Life on Mars? Steep slopes reveal massive amount of ice buried in Red Planet

Researchers from the U.S. Geological Survey’s Astrogeology Science Center in Arizona located around eight geological features known as scarps on the Martian subsurface. An in-depth analysis of these scarps indicated the presence of thick icy-sheets hidden just under the surface of the planet. The detection of ice on Mars holds a great future for future explorations as well as the possibility of sustenance of life on the fourth planet of the solar system.
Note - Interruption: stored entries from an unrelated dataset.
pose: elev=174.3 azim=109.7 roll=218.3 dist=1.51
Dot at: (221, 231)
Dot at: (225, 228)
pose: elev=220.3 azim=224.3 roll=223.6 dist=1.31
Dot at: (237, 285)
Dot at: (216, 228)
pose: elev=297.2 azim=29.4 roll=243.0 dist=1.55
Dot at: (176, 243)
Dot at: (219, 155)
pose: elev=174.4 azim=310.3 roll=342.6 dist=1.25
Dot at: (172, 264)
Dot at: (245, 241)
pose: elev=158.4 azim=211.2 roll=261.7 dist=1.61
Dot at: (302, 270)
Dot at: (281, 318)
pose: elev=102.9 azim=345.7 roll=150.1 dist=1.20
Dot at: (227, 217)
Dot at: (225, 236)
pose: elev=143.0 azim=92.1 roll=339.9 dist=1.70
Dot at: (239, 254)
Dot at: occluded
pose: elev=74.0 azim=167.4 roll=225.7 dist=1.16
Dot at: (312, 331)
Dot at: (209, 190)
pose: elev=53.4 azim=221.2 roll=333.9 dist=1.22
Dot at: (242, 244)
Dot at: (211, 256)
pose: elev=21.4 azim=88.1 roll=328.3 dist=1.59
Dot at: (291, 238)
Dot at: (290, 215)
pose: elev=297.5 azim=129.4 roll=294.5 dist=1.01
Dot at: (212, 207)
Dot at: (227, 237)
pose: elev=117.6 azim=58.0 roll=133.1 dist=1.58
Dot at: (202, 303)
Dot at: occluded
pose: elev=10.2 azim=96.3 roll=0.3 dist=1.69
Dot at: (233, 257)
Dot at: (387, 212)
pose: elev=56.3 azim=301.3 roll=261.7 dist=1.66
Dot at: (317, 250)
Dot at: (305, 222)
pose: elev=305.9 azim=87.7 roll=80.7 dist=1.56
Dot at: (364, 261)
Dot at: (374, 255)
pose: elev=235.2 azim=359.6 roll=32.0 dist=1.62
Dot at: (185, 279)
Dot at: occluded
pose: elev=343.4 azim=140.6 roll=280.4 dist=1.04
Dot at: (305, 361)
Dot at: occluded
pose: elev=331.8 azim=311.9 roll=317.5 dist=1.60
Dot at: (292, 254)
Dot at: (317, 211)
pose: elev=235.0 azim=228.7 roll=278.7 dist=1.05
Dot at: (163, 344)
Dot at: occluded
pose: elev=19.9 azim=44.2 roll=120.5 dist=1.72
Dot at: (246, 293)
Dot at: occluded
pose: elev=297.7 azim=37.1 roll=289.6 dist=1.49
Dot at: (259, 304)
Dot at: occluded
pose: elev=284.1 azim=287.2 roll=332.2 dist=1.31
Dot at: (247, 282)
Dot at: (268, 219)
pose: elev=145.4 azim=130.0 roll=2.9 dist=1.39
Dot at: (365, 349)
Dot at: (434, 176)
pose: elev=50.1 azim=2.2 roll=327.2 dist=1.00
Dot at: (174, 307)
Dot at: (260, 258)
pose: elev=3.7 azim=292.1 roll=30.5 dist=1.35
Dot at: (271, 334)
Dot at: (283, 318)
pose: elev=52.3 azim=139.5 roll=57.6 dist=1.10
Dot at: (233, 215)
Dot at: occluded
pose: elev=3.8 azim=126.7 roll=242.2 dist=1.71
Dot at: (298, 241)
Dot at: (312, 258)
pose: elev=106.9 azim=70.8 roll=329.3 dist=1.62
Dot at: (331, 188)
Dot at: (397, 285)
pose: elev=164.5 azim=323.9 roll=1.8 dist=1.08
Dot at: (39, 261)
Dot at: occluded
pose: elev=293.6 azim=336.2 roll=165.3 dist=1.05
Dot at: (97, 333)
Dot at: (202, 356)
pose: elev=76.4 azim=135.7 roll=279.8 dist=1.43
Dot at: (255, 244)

Images curated during the study showed the presence of large slopes that quite possibly were made from ice indicating the occurrence of snowfall. The size, accessibility and most importantly the clean source of water can serve as a significant resource for the astronauts in future missions to Mars. Researchers have known for a long time that Mars houses a measurable amount of ice under its surface. However, it wasn’t until now that scientists confirmed the layering pattern along with thickness and purity of the ice.

Recently, scientists observed that the cold and dry sides of the hills on Mars have eroded in a natural manner which points out to the presence of a significant deposit of water in the form of ice. These sheets of ice ranged around an average thickness of 100 meters. A cross-section of the vertical structure of ice helps in determining the history of the same.

A planetary geologist at the U.S. Geological Survey, Colin Dundas, the lead author of the paper stated that the surface of planet Mars was probably damper some billion years ago as compared to the ones today. The ice is present in a series of several layers amidst which the newly formed layers were laid down through a repetitive process over a course of time.
Dundas further explained that the repetitive process is most probably snowfall occurring at regular intervals which gradually turned into compacted deposits. The snowfall could have occurred recently around some tens of millions of years ago. Now, researchers are particularly interested in the significant information that could be obtained by drilling through the ice sheets and testing it back on Earth.

The scarps were studied with the help of high-resolution pictures obtained via Mars Reconnaissance Orbiter. The pictures were taken from an area that was located around 55 degrees south or north of the equator of the Red Planet. However, the scientists also confirmed that the ice-sheets are exposed to warm temperatures causing them to melt and expose the inner layers.

Now, scientists are trying to determine the purity of these ice sheets on Mars. Up until now, the researchers are quite positive that the sheets of ice present in these areas are mostly clean apart from the debris and dust from the area along with salts and minerals absorbed from the Martian soil. This new finding can hold great potential for future human based trips to Mars and even colonization of the planet.

Scientists have been trying to find usable water in both our Moon as well as Mars to bring down the cost of carrying water during any mission. The lack of water limits the duration of any mission as the rockets can hold only a certain amount of water to be used by the astronauts which do not last long. If in future, the scientists are able to utilize the surface ice or water for space missions to Mars or Moon, it can significantly bring down the overall mission expenditure, thereby increasing the duration.